In the letter, addressed to both Dr. Rucker and Daniel Levinson, inspector general of the Department of Health and Human Services (HHS), the stakeholder groups note that the 21st Century Cures Act, which was enacted in December 2016, requires the HHS Secretary to “issue regulations to prevent information blocking and to also identify reasonable and necessary activities that do not constitute information blocking.” Further, the law requires ONC to implement a standardized process for the public to submit reports on claims of health information technology products or developers of such products not being interoperable or resulting in information blocking and actions that result in information blocking. “The Office of the Inspector General (OIG) has enforcement authority over vendors and providers who are found to engage in information blocking,” the letter states.

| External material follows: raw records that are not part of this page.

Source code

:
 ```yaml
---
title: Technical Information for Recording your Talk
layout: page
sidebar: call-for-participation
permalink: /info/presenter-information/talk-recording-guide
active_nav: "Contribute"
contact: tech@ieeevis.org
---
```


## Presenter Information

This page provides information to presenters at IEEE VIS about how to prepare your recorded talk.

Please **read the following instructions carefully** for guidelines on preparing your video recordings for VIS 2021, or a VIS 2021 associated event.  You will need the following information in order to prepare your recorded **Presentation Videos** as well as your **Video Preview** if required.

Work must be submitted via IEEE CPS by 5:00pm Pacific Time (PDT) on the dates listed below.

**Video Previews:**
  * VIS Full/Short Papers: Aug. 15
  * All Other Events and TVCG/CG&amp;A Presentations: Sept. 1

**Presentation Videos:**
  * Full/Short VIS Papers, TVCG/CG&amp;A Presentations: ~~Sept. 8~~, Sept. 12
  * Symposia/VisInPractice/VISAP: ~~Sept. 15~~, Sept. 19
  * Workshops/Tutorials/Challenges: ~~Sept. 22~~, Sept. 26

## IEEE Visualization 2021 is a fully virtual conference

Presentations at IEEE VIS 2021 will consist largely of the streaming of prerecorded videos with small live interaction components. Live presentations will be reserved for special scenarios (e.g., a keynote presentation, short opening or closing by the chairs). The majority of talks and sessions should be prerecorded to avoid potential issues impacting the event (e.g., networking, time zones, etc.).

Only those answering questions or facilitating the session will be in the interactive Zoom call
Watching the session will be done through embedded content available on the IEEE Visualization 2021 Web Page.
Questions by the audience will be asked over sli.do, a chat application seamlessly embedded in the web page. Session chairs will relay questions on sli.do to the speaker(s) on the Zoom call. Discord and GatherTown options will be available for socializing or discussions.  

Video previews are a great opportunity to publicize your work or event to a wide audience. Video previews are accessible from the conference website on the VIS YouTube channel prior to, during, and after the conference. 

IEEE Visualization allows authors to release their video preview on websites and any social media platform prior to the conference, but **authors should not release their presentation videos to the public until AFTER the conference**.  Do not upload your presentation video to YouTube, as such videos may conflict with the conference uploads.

The stakeholder groups also contend that “information blocking poses a significant risk to patient safety and greatly contributes to increased costs and waste in the health care system.”

According to reporting from Politico, during ONC’s 2nd Interoperability Forum this week in Washington, D.C., Rucker told the form audience that ONC is still working on the rule. The rule’s release has been delayed several times and is not expected to be released in September.

“Rucker emphasized Monday that his goal is to make protocols and standards that would let large amounts of health data flow easily between health providers, not just individual patient charts. He and other officials emphasized that ONC’s work is all being done within the confines of HIPAA,” the Politico article stated. Rucker also noted that properly defining which behaviors do and don’t constitute information blocking is “hard to sort out,” and the rule is a “work in progress,” Politico reported.

In a separate statement regarding ONC's delay in issuing an information blocking proposed rule, Douglas Fridsma, M.D., Ph.D., AMIA president and CEO, said, "Information blocking is the absence of interoperability, and there are numerous reasons why information may not flow as intended. Some of these reasons are technical, others for business or policy reasons. The socio-technical interoperability stack is complex and so too is the task of identifying which among its layers is responsible for information blocking. This rule must be critically calibrated to account for these layers, and it must be part of a larger conversation about how we will address other aspects of the socio-technical interpretability stack. Now is the time to initiate this broad conversation through release of the proposed information blocking rule."

In the letter, the industry groups also cautioned that “information blocking impedes provider access to the most current, accurate or complete information on their patients. As the administration proposes and implements new rules related to open APIs and interoperability in Medicare’s payment rules for hospitals and doctors, the lack of clear rules of the road needlessly creates uncertainty for vendors and providers alike.”

“We understand the nuance required but feel that it is past time for a proposal to be made,” the stakeholder groups wrote in the letter.